La maternità surrogata, o utero in affitto, è vietato in Italia dalla legge 40 sulla procreazione assistita. Ma centinaia di coppie italiane, in gran parte eterosessuali, e in misura minore di omosessuali maschi, vanno all’estero per realizzare il loro (discusso) desiderio di genitorialità. Come è noto la maternità surrogata consiste nella pratica di utilizzare una donna esterna alla coppia, che presta il suo utero per portare avanti una gravidanza per altri. È consentita, tra gli altri, in alcuni stati dell’Est europeo, in Grecia, in California, in Canada, in Cambogia, in Thailandia. Le coppie tramite agenzie specializzate vengono messe in contatto con le portatrici, stipulano un contratto e pagano cifre che possono raggiungere anche 100mila euro. Quando tornano in Italia con i bambini le coppie etero rischiano una condanna per “alterazione di stato”, mentre per i gay il figlio risulta figlio unicamente del padre biologico ma non del compagno. Nonostante sia una pratica vietata in Italia, i tribunali oggi salvaguardano il legame tra genitori e figli.
( m. n. d. l.)
La pratica è vietata, ma i tribunali ormai la riconoscono nell’interesse del minore
( m. n. d. l)
Eterologa, la Spagna ancora terra promessa
Li avevamo chiamati i turisti della fertilità, i migranti della procreazione assistita, negli anni bui della legge 40. Quando cioè in Italia erano vietati l’eterologa, la diagnosi pre-impianto, il congelamento degli embrioni.
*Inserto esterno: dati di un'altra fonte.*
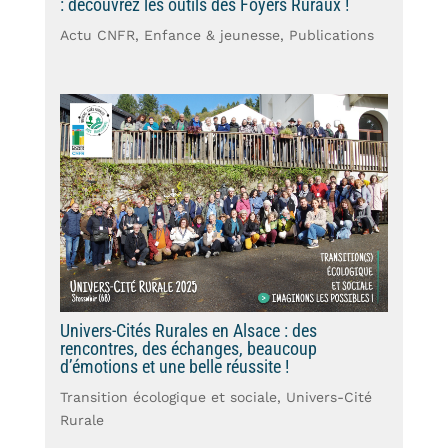
: découvrez les outils des Foyers Ruraux !
Actu CNFR
,
Enfance & jeunesse
,
Publications
Univers-Cités Rurales en Alsace : des
rencontres, des échanges, beaucoup
d’émotions et une belle réussite !
Transition écologique et sociale
,
Univers-Cité
Rurale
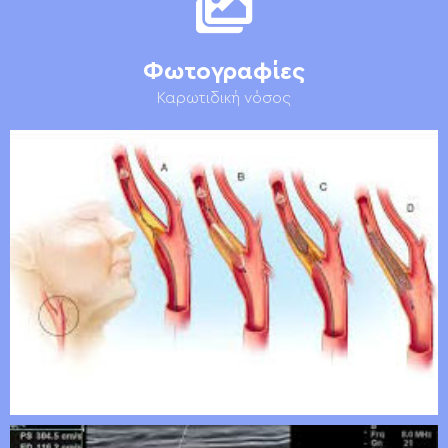
Φωτογραφίες
Καρωτιδική νόσος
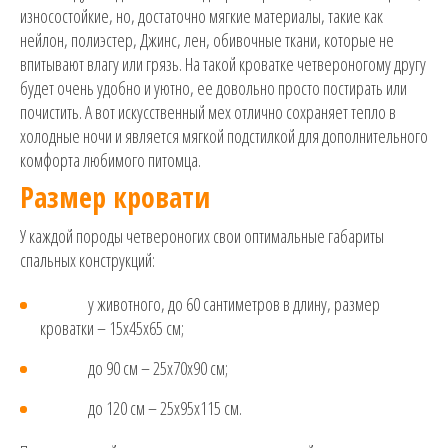
износостойкие, но, достаточно мягкие материалы, такие как
нейлон, полиэстер, Джинс, лен, обивочные ткани, которые не
впитывают влагу или грязь. На такой кроватке четвероногому другу
будет очень удобно и уютно, ее довольно просто постирать или
почистить. А вот искусственный мех отлично сохраняет тепло в
холодные ночи и является мягкой подстилкой для дополнительного
комфорта любимого питомца.
Размер кровати
У каждой породы четвероногих свои оптимальные габариты
спальных конструкций:
у животного, до 60 сантиметров в длину, размер
кроватки – 15х45х65 см;
до 90 см – 25х70х90 см;
до 120 см – 25х95х115 см.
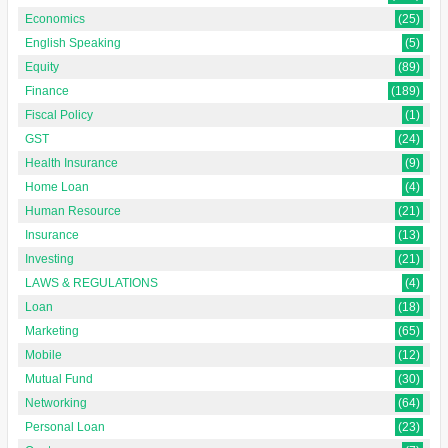
Economics
(25)
English Speaking
(5)
Equity
(89)
Finance
(189)
Fiscal Policy
(1)
GST
(24)
Health Insurance
(9)
Home Loan
(4)
Human Resource
(21)
Insurance
(13)
Investing
(21)
LAWS & REGULATIONS
(4)
Loan
(18)
Marketing
(65)
Mobile
(12)
Mutual Fund
(30)
Networking
(64)
Personal Loan
(23)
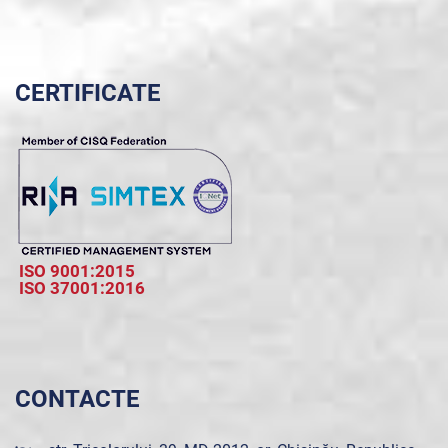
CERTIFICATE
ISO 9001:2015
ISO 37001:2016
CONTACTE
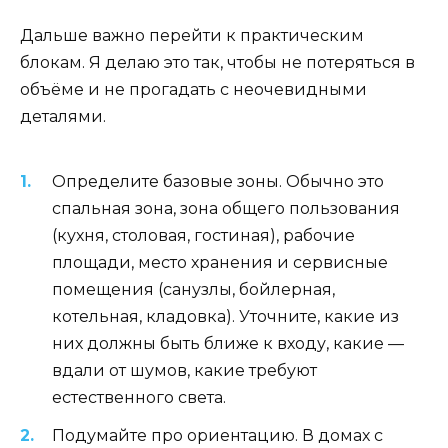
Дальше важно перейти к практическим
блокам. Я делаю это так, чтобы не потеряться в
объёме и не прогадать с неочевидными
деталями.
Определите базовые зоны. Обычно это
спальная зона, зона общего пользования
(кухня, столовая, гостиная), рабочие
площади, место хранения и сервисные
помещения (санузлы, бойлерная,
котельная, кладовка). Уточните, какие из
них должны быть ближе к входу, какие —
вдали от шумов, какие требуют
естественного света.
Подумайте про ориентацию. В домах с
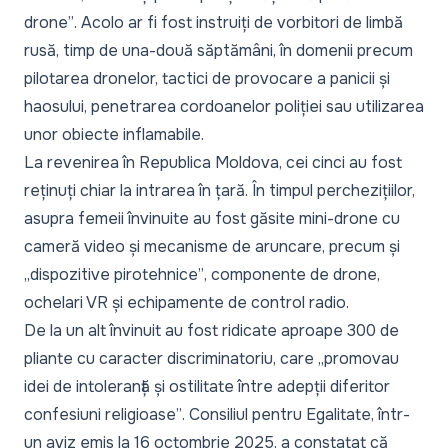
drone”
. Acolo ar fi fost instruiți de vorbitori de limbă
rusă, timp de una-două săptămâni, în domenii precum
pilotarea dronelor, tactici de provocare a panicii și
haosului, penetrarea cordoanelor poliției sau utilizarea
unor obiecte inflamabile.
La revenirea în Republica Moldova, cei cinci au fost
reținuți chiar la intrarea în țară. În timpul perchezițiilor,
asupra femeii învinuite au fost găsite mini-drone cu
cameră video și mecanisme de aruncare, precum și
„dispozitive pirotehnice”
, componente de drone,
ochelari VR și echipamente de control radio.
De la un alt învinuit au fost ridicate aproape 300 de
pliante cu caracter discriminatoriu, care
„promovau
idei de intoleranță și ostilitate între adepții diferitor
confesiuni religioase”
. Consiliul pentru Egalitate, într-
un aviz emis la 16 octombrie 2025, a constatat că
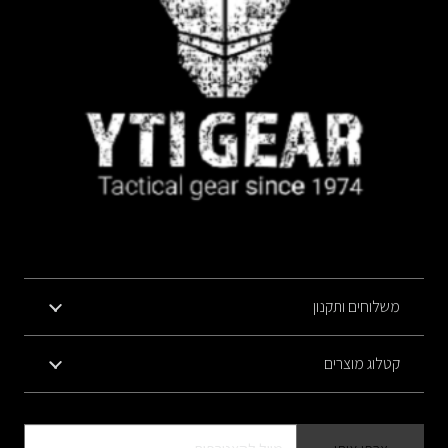
משלוחים ותקנון
קטלוג מוצרים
Poi la legge è stata cambiata dalle sentenze della magistratura, e anche l’eterologa è diventata legale. Ma il turismo della procreazione, dopo una leggera flessione, è ricominciato. Perché l’eterologa in Italia è legale ma impossibile, visto che le banche di gameti, ovociti e sperma sono vuote e le liste d’attesa lunghissime. E sono vuote perché in Italia la donazione dei gameti non è incentivata in alcun modo, e dunque chi può continua ad andare all’estero, soprattutto in Spagna. Dove il problema delle banche vuote non c’è, perché donatrici e donatori vengono pagati, seppure poco. Ma dall’Italia emigrano anche le categorie escluse dalla legge sull’eterologa, cioè donne single e coppie di donne lesbiche. Dunque anche in questo caso il turismo dei diritti è una realtà, per chi può pagare e può andare all’estero. ( m. n. d. l)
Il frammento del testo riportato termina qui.